## ACTION ITEM:
Please reproduce as a numbered list the lines below, from the one containing "50,001-100,000" through the last line, both included. Skip blank lines and leave out the pictures.

## SUPPLIED RECORDS:
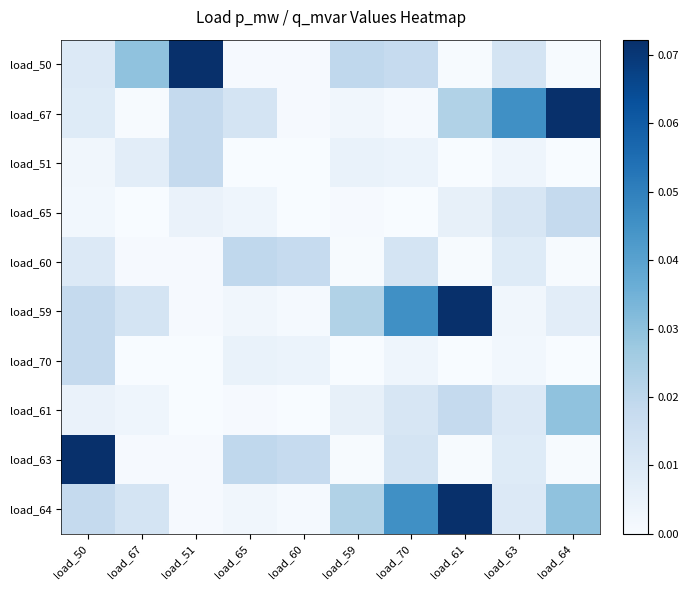

Reading left to right, transcribe all the data shown in this chart.

load_50: load_50=0.0	load_67=0.0	load_51=0.1	load_65=0.0	load_60=0.0	load_59=0.0	load_70=0.0	load_61=0.0	load_63=0.0	load_64=0.0
load_67: load_50=0.0	load_67=0.0	load_51=0.0	load_65=0.0	load_60=0.0	load_59=0.0	load_70=0.0	load_61=0.0	load_63=0.0	load_64=0.1
load_51: load_50=0.0	load_67=0.0	load_51=0.0	load_65=0.0	load_60=0.0	load_59=0.0	load_70=0.0	load_61=0.0	load_63=0.0	load_64=0.0
load_65: load_50=0.0	load_67=0.0	load_51=0.0	load_65=0.0	load_60=0.0	load_59=0.0	load_70=0.0	load_61=0.0	load_63=0.0	load_64=0.0
load_60: load_50=0.0	load_67=0.0	load_51=0.0	load_65=0.0	load_60=0.0	load_59=0.0	load_70=0.0	load_61=0.0	load_63=0.0	load_64=0.0
load_59: load_50=0.0	load_67=0.0	load_51=0.0	load_65=0.0	load_60=0.0	load_59=0.0	load_70=0.0	load_61=0.1	load_63=0.0	load_64=0.0
load_70: load_50=0.0	load_67=0.0	load_51=0.0	load_65=0.0	load_60=0.0	load_59=0.0	load_70=0.0	load_61=0.0	load_63=0.0	load_64=0.0
load_61: load_50=0.0	load_67=0.0	load_51=0.0	load_65=0.0	load_60=0.0	load_59=0.0	load_70=0.0	load_61=0.0	load_63=0.0	load_64=0.0
load_63: load_50=0.1	load_67=0.0	load_51=0.0	load_65=0.0	load_60=0.0	load_59=0.0	load_70=0.0	load_61=0.0	load_63=0.0	load_64=0.0
load_64: load_50=0.0	load_67=0.0	load_51=0.0	load_65=0.0	load_60=0.0	load_59=0.0	load_70=0.0	load_61=0.1	load_63=0.0	load_64=0.0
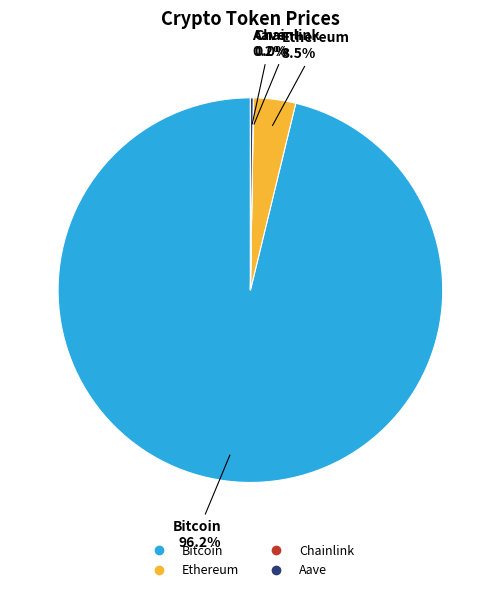

How much of the chart is everything except Ethereum?

96.5%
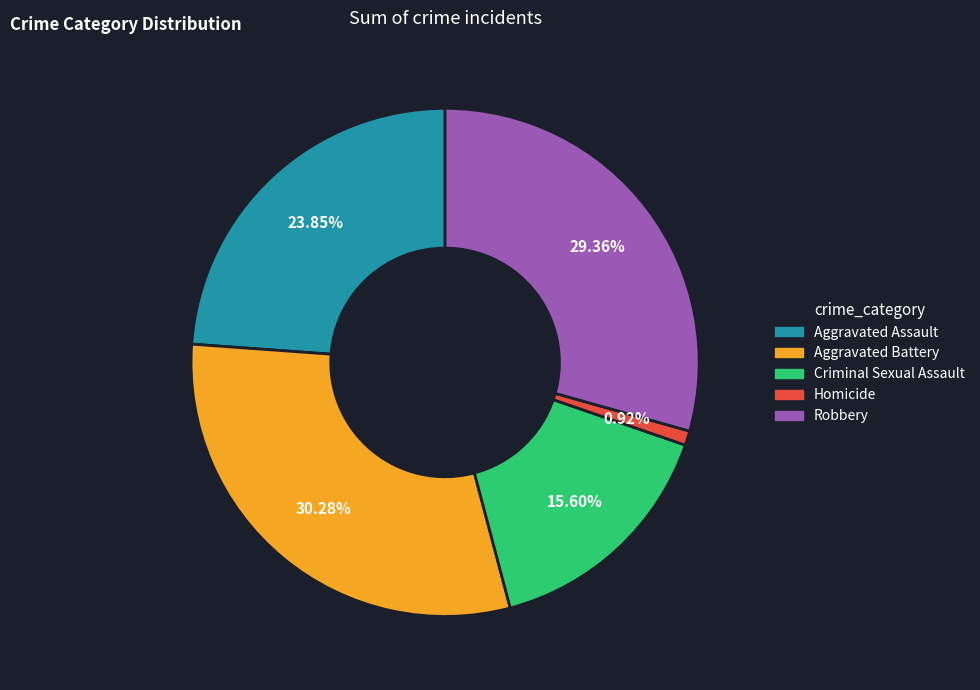

True or false: Aggravated Battery accounts for 30% of the total.

True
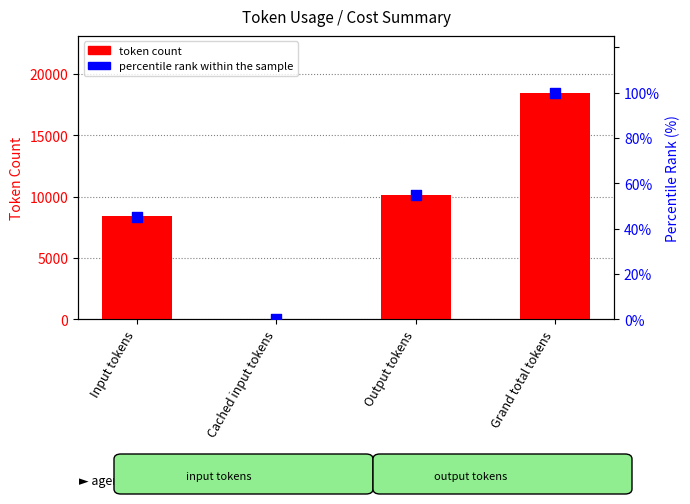

At how many categories does at least one series exceed 8441?

2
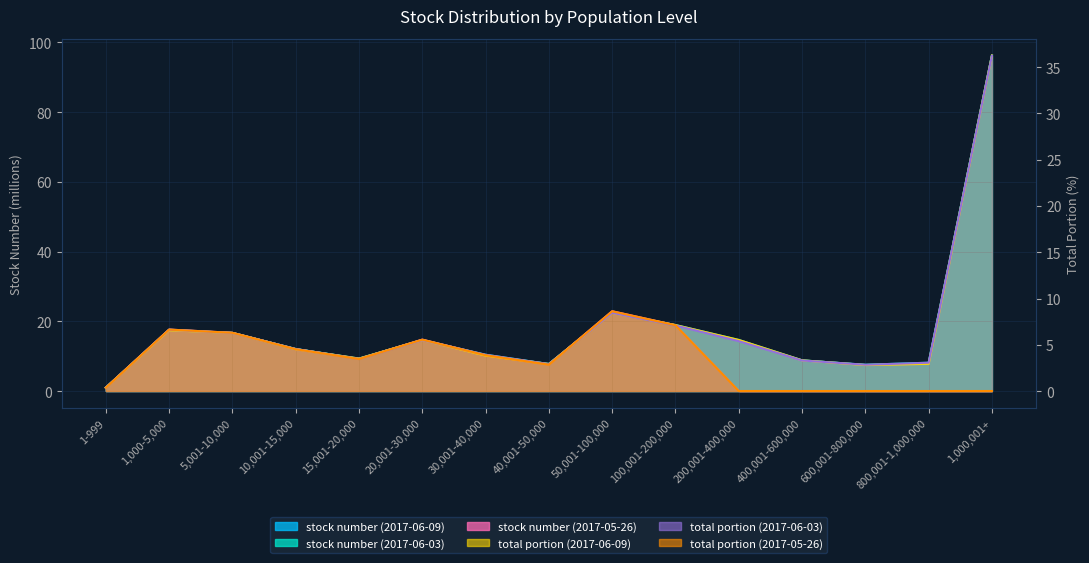

At which label is stock number (2017-06-09) closest to 48?

50,001-100,000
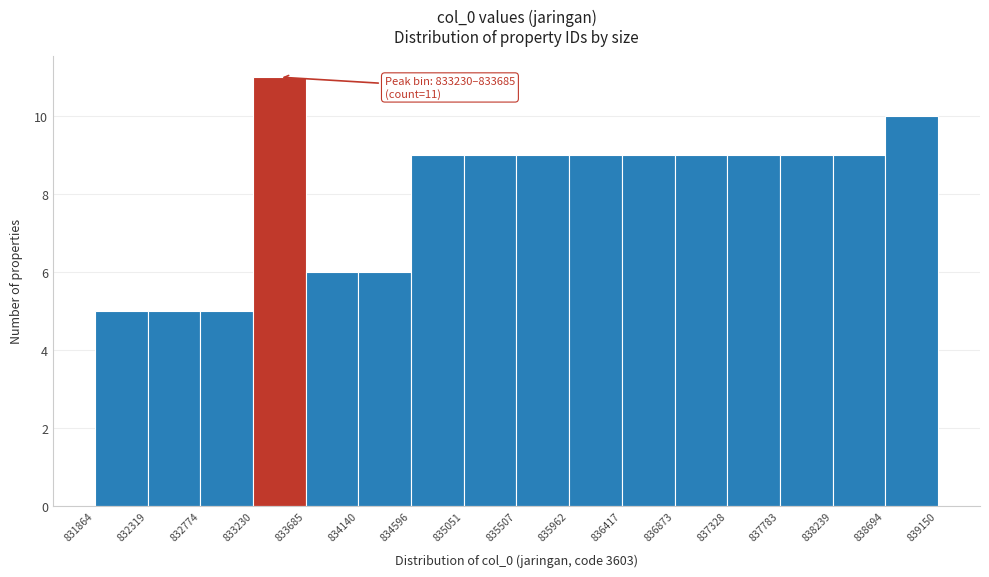

Over which range of the x-axis is the bar tallest?

833230 to 833685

## SOLUTION FOR THIS EXERCISE:
1. 50,001-100,000
2. Over which range of the x-axis is the bar tallest?
3. 833230 to 833685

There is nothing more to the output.